(Stored data)
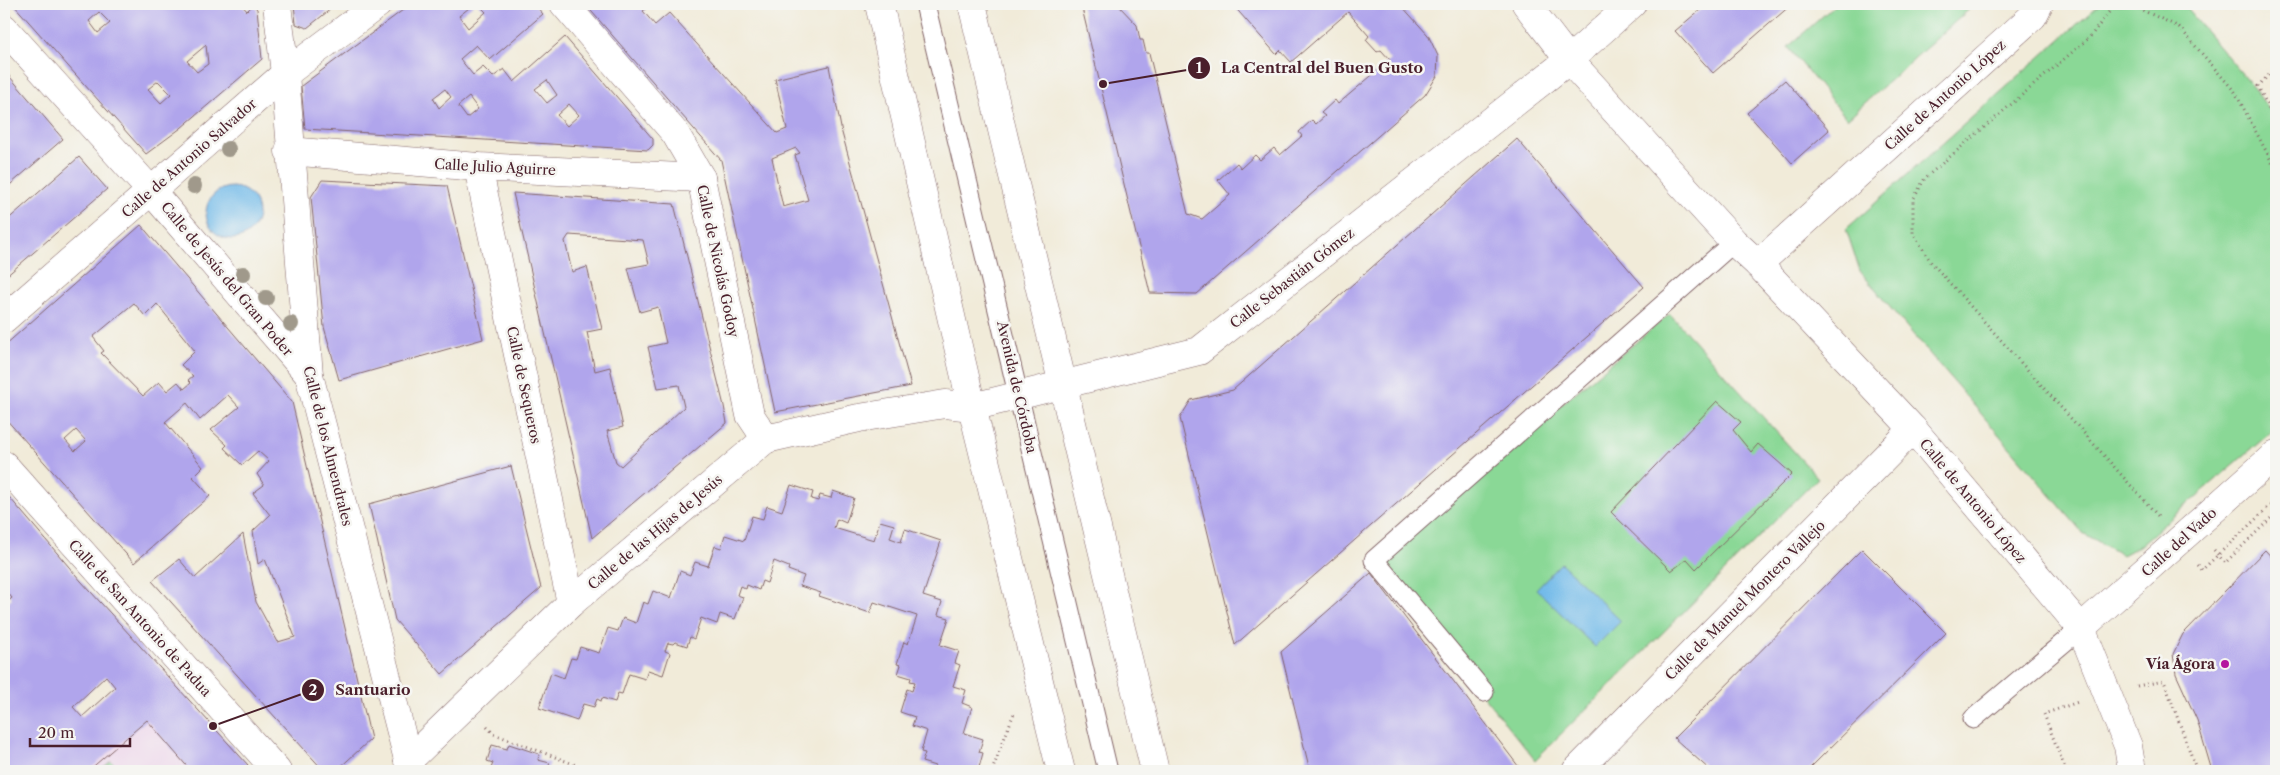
<svg xmlns="http://www.w3.org/2000/svg" width="2280" height="775" viewBox="0 0 2280 775" font-family="'Libre Caslon Text',serif">
  <style>
    .built { fill: #ecd1ea }
    .green { fill: #8ad896; stroke: #6a7c60 }
    .water { fill: #71bae9; stroke: #5e6c8a }
    .building { fill: #b0a5ec; fill-rule: evenodd }
    .lines { fill: none; stroke-linecap: round; stroke-linejoin: round }
    .service-casing { stroke: #846668; stroke-width: 21 }
    .pedestrian-casing { stroke: #846668; stroke-width: 29 }
    .minor-casing { stroke: #846668; stroke-width: 29 }
    .tertiary-casing { stroke: #846668; stroke-width: 29 }
    .primary-casing { stroke: #846668; stroke-width: 29 }
    .path { stroke: #846668; stroke-width: 3; stroke-dasharray: 1 4; stroke-linecap: butt }
    .service { stroke: #fff; stroke-width: 19 }
    .pedestrian { stroke: #fff; stroke-width: 28 }
    .minor { stroke: #fff; stroke-width: 28 }
    .tertiary { stroke: #fff; stroke-width: 28 }
    .primary { stroke: #fff; stroke-width: 28 }
    .tree { fill: #a0998b }
    .poi-dot { fill: #b5179e; stroke: #f6f6f2; stroke-width: 2 }
    .labels { text-anchor: middle; dominant-baseline: central; stroke-width: 5; stroke-linejoin: round; paint-order: stroke }
    .street-label { font-size: 14px; fill: #4a1f2b; stroke: #f6f6f2 }
    .poi-label { font-size: 14px; font-weight: bold; fill: #4a1f2b; stroke: #f6f6f2; text-anchor: end }
    .leader { fill: none; stroke: #4a1f2b; stroke-width: 2 }
    .callout-dot { fill: #4a1f2b; stroke: #f6f6f2; stroke-width: 2 }
    .mark-label { font-size: 15px; text-anchor: middle; font-weight: bold; fill: #fff }
    .callout-label { font-size: 15px; text-anchor: middle; font-weight: bold; fill: #4a1f2b; stroke: #f6f6f2; stroke-width: 5; stroke-linejoin: round; paint-order: stroke }
  </style>
  <rect width="100%" height="100%" fill="#f6f6f2"/>
  <filter id="ink" filterUnits="userSpaceOnUse"><feTurbulence type="fractalNoise" baseFrequency=".02" numOctaves="2"/><feDisplacementMap in="SourceGraphic" scale="10" xChannelSelector="R" yChannelSelector="G"/><feConvolveMatrix kernelMatrix="1 2 1 2 8 2 1 2 1" color-interpolation-filters="sRGB"/></filter>
  <filter id="wash" filterUnits="userSpaceOnUse"><feTurbulence type="fractalNoise" baseFrequency=".0096" numOctaves="4" result="noise"/><feDisplacementMap in="SourceGraphic" scale="20" xChannelSelector="R" yChannelSelector="G"/><feGaussianBlur stdDeviation="1.12" result="paint"/><feColorMatrix in="noise" values="0 0 0 0 0 0 0 0 0 0 0 0 0 0 0 0 0 1.4 0 .05"/><feComposite in="paint" operator="in"/></filter>
  <g filter="url(#wash)">
    <rect width="100%" height="100%" fill="#f1ebd9"/>
    <polygon class="built" points="139,644 253,771 4,771 4,766 73,707 82,716 115,687 106,676"/>
    <g class="green">
      <polygon points="1836,4 1975,4 1847,119 1788,47"/>
      <polygon points="2100,4 2183,4 2250,83 2276,119 2276,428 2139,546 2122,555 2083,533 1882,298 1860,271 1846,229"/>
      <polygon points="1670,314 1818,478 1535,760 1374,560"/>
      <polygon points="111,761 120,771 99,771"/>
    </g>
    <g class="water">
      <circle cx="232" cy="213" r="26"/>
      <polygon points="1561,563 1621,621 1595,647 1536,589"/>
    </g>
    <g id="blocks">
      <g class="building">
        <path d="M13 4H241L247 11 253 5 257 9 262 59 181 128 146 154ZM99 12 110 23 98 33 89 21ZM206 45 208 64 197 72 187 61ZM158 81 171 94 161 103 148 89Z"/>
        <polygon points="294,4 337,4 307,28 296,24"/>
        <path d="M411 4H474L459 16 468 28 486 12 478 4H534L543 14 490 60 476 45 460 59 473 75 483 67 493 77 504 69 514 82 565 37 653 139V145L648 150 305 129 301 86ZM547 80 557 95 547 103 535 89ZM445 89 451 97 439 108 433 98ZM469 97 478 109 467 118 458 106ZM569 104 579 115 567 126 557 115Z"/>
        <path d="M585 4H651L643 11 655 25 669 13 777 133 787 129 775 79 829 66 842 133 911 386 775 412 721 160ZM796 148 800 153 795 155 808 200 783 207 772 158Z"/>
        <polygon points="1081,4 1122,4 1119,6 1137,25 1140,40 1143,40 1146,53 1149,53 1188,214 1202,219 1230,195 1218,180 1237,163 1241,168 1255,155 1260,160 1274,148 1280,155 1302,136 1299,132 1312,120 1316,124 1325,116 1321,113 1335,100 1338,104 1390,60 1381,50 1377,52 1366,40 1369,36 1348,12 1291,62 1280,50 1276,54 1232,4 1400,4 1428,35 1438,56 1437,76 1425,95 1197,294 1150,293"/>
        <polygon points="1707,4 1792,4 1713,73 1675,31"/>
        <polygon points="4,70 63,139 4,190"/>
        <polygon points="1785,80 1829,130 1792,163 1747,113"/>
        <polygon points="1517,139 1644,287 1235,645 1180,418 1191,400 1233,390"/>
        <polygon points="79,157 107,189 4,278 4,223"/>
        <polygon points="322,180 447,186 483,339 339,380 324,327 311,197"/>
        <path d="M513 193 674 204 724 406 727 423 592 538ZM569 235 643 240 649 264 628 268 640 312 658 307 661 322 666 343 648 347 658 388 679 385 684 407 621 466 616 462 607 431 623 427 610 367 595 371 587 332 602 329 587 267 572 272 565 241Z"/>
        <path d="M141 225 292 402 371 739 336 771H324L152 581 179 559 195 578 243 534 256 602 278 642 295 637 265 559 258 564 253 531 270 515 253 493 264 485 257 474 269 461 258 451 242 465 224 448 227 445 211 430 239 407 228 395 200 420 187 403 165 422 203 467 193 477 210 496 134 563 4 417V346ZM134 303 145 316 157 304 195 351 181 365 193 376 188 380 191 383 184 389 178 382 167 391 159 382 143 396 101 353 104 351 93 337ZM76 430 86 441 75 451 65 440Z"/>
        <polygon points="1717,401 1741,422 1733,430 1751,452 1758,444 1792,474 1696,569 1687,559 1671,571 1611,512"/>
        <polygon points="511,466 541,588 442,674 395,620 369,504"/>
        <polygon points="791,485 813,492 811,499 818,501 820,495 831,498 833,491 854,498 846,523 837,519 834,528 874,540 880,521 894,525 890,538 901,542 905,529 941,541 923,596 942,602 938,615 949,618 940,645 959,651 955,663 960,665 953,686 966,690 962,703 972,707 964,733 983,739 979,752 983,753 978,771 939,771 934,769 935,766 922,762 925,753 921,752 927,731 912,726 915,717 900,712 907,689 912,691 915,682 910,681 911,678 898,674 901,665 897,664 904,642 908,644 917,616 874,602 870,613 819,596 821,593 800,586 804,576 788,570 789,567 774,561 767,583 762,581 759,590 747,585 746,589 740,586 737,595 743,597 735,619 720,614 717,624 701,618 694,639 690,637 687,646 675,642 673,644 668,643 665,651 670,653 663,675 648,670 645,679 629,674 622,694 618,693 615,702 602,698 601,701 597,699 594,707 583,704 577,721 539,708 551,673 564,678 571,658 576,659 580,647 599,653 608,628 618,631 623,618 636,623 643,602 648,604 653,591 671,598 680,571 690,575 695,562 708,566 715,546 721,548 725,535 744,541 752,516 763,519 767,506 782,511"/>
        <path d="M4 491 81 581 248 765 240 771H191L147 720 88 771H4V605L12 598 4 588ZM106 676 115 687 82 717 73 707Z"/>
        <polygon points="1862,549 1946,633 1807,771 1711,771 1674,738"/>
        <polygon points="2265,550 2276,562 2276,771 2212,771 2197,720 2176,674 2173,654 2183,634"/>
        <polygon points="1371,573 1522,771 1310,771 1281,652"/>
        <polygon points="509,744 539,754 538,760 550,763 547,770 552,771 490,771 493,763 487,761 492,745 507,749"/>
      </g>
    </g>
  </g>
  <g filter="url(#ink)">
    <use href="#blocks" fill-opacity="0" stroke="#846668" stroke-width="1"/>
    <g class="lines">
      <g class="service-casing">
        <g id="service">
          <polyline points="925,4 1108,771"/>
          <polyline points="1484,692 1374,560 1734,242"/>
          <polyline points="1973,719 2081,628"/>
        </g>
      </g>
      <g class="pedestrian-casing">
        <polyline id="pedestrian" points="408,761 571,603 766,439"/>
      </g>
      <g class="minor-casing">
        <g id="minor">
          <polyline points="277,4 285,74 309,375 411,771"/>
          <polyline points="564,4 675,133 701,178 750,415 766,439 859,418 945,404 972,407 1199,351 1569,60 1632,4"/>
          <polyline points="4,28 152,192 309,375"/>
          <polyline points="289,151 478,167 701,178"/>
          <polyline points="478,167 571,603"/>
          <polyline points="1758,264 2033,16 2039,4"/>
          <polyline points="4,319 285,74 378,4"/>
          <polyline points="4,465 277,771"/>
          <polyline points="2081,628 2276,454"/>
          <polyline points="1576,771 1913,429"/>
        </g>
      </g>
      <g class="tertiary-casing">
        <polyline id="tertiary" points="1526,4 1569,60 1734,242 1758,264 1913,429 2081,628 2128,746 2132,771"/>
      </g>
      <g class="primary-casing">
        <g id="primary">
          <polyline points="879,4 972,407 1061,771"/>
          <polyline points="972,4 1155,771"/>
        </g>
      </g>
      <g class="path">
        <polyline points="2115,4 2090,37 1925,178 1913,200 1913,233 1931,262 2159,517"/>
        <polyline points="2129,4 2179,27 2235,92 2276,170"/>
        <polyline points="2276,68 2258,86 2276,123"/>
        <polyline points="2214,550 2225,563 2276,513"/>
        <polyline points="2198,565 2202,570 2276,500"/>
        <polyline points="2137,686 2164,681 2197,771"/>
        <polyline points="487,727 494,734 592,771"/>
        <polyline points="992,771 1014,713"/>
        <polyline points="2066,771 2044,714 2078,702"/>
      </g>
      <use href="#service" class="service"/>
      <use href="#pedestrian" class="pedestrian"/>
      <use href="#minor" class="minor"/>
      <use href="#tertiary" class="tertiary"/>
      <use href="#primary" class="primary"/>
    </g>
    <g class="tree">
      <circle cx="228" cy="149" r="8"/>
      <circle cx="194" cy="186" r="8"/>
      <circle cx="243" cy="274" r="8"/>
      <circle cx="266" cy="298" r="8"/>
      <circle cx="291" cy="324" r="8"/>
    </g>
  </g>
  <circle class="poi-dot" cx="2225" cy="664" r="5"/>
  <g class="labels">
    <g class="street-label">
      <text transform="translate(1945 95) rotate(-42)">Calle de Antonio López</text>
      <text transform="translate(189 158) rotate(-41)">Calle de Antonio Salvador</text>
      <text transform="translate(495 167) rotate(3)">Calle Julio Aguirre</text>
      <text transform="translate(718 261) rotate(78)">Calle de Nicolás Godoy</text>
      <text transform="translate(1292 278) rotate(-38)">Calle Sebastián Gómez</text>
      <text transform="translate(227 279) rotate(50)">Calle de Jesús del Gran Poder</text>
      <text transform="translate(524 385) rotate(78)">Calle de Sequeros</text>
      <text transform="translate(1017 387) rotate(77)">Avenida de Córdoba</text>
      <text transform="translate(328 446) rotate(76)">Calle de los Almendrales</text>
      <text transform="translate(1973 501) rotate(50)">Calle de Antonio López</text>
      <text transform="translate(655 532) rotate(-40)">Calle de las Hijas de Jesús</text>
      <text transform="translate(2179 542) rotate(-42)">Calle del Vado</text>
      <text transform="translate(1745 600) rotate(-45)">Calle de Manuel Montero Vallejo</text>
      <text transform="translate(140 618) rotate(48)">Calle de San Antonio de Padua</text>
    </g>
    <g class="poi-label">
      <text x="2215" y="664">Vía Ágora</text>
    </g>
  </g>
  <path class="leader" d="M1103 84L1199 68M213 726L313 690"/>
  <g class="callout-dot">
    <circle cx="1103" cy="84" r="5"/>
    <circle cx="213" cy="726" r="5"/>
    <circle cx="1199" cy="68" r="12"/>
    <circle cx="313" cy="690" r="12"/>
  </g>
  <g class="mark-label">
    <text x="1199" y="73">1</text>
    <text x="313" y="695">2</text>
  </g>
  <g class="callout-label">
    <text x="1322" y="73">La Central del Buen Gusto</text>
    <text x="373" y="695">Santuario</text>
  </g>
  <rect width="2280" height="775" fill="none" stroke="#f6f6f2" stroke-width="20"/>
  <path d="M30 738v8h100v-8" fill="none" stroke="#4a1f2b" stroke-width="2.5"/>
  <text x="38" y="738" font-size="15" fill="#4a1f2b" stroke="#f6f6f2" stroke-width="4" paint-order="stroke">20 m</text>
</svg>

- Exercise objective -
Show a copy of each line from the data that includes the word "casing".

- Answer to this exercise -
    .service-casing { stroke: #846668; stroke-width: 21 }
    .pedestrian-casing { stroke: #846668; stroke-width: 29 }
    .minor-casing { stroke: #846668; stroke-width: 29 }
    .tertiary-casing { stroke: #846668; stroke-width: 29 }
    .primary-casing { stroke: #846668; stroke-width: 29 }
      <g class="service-casing">
      <g class="pedestrian-casing">
      <g class="minor-casing">
      <g class="tertiary-casing">
      <g class="primary-casing">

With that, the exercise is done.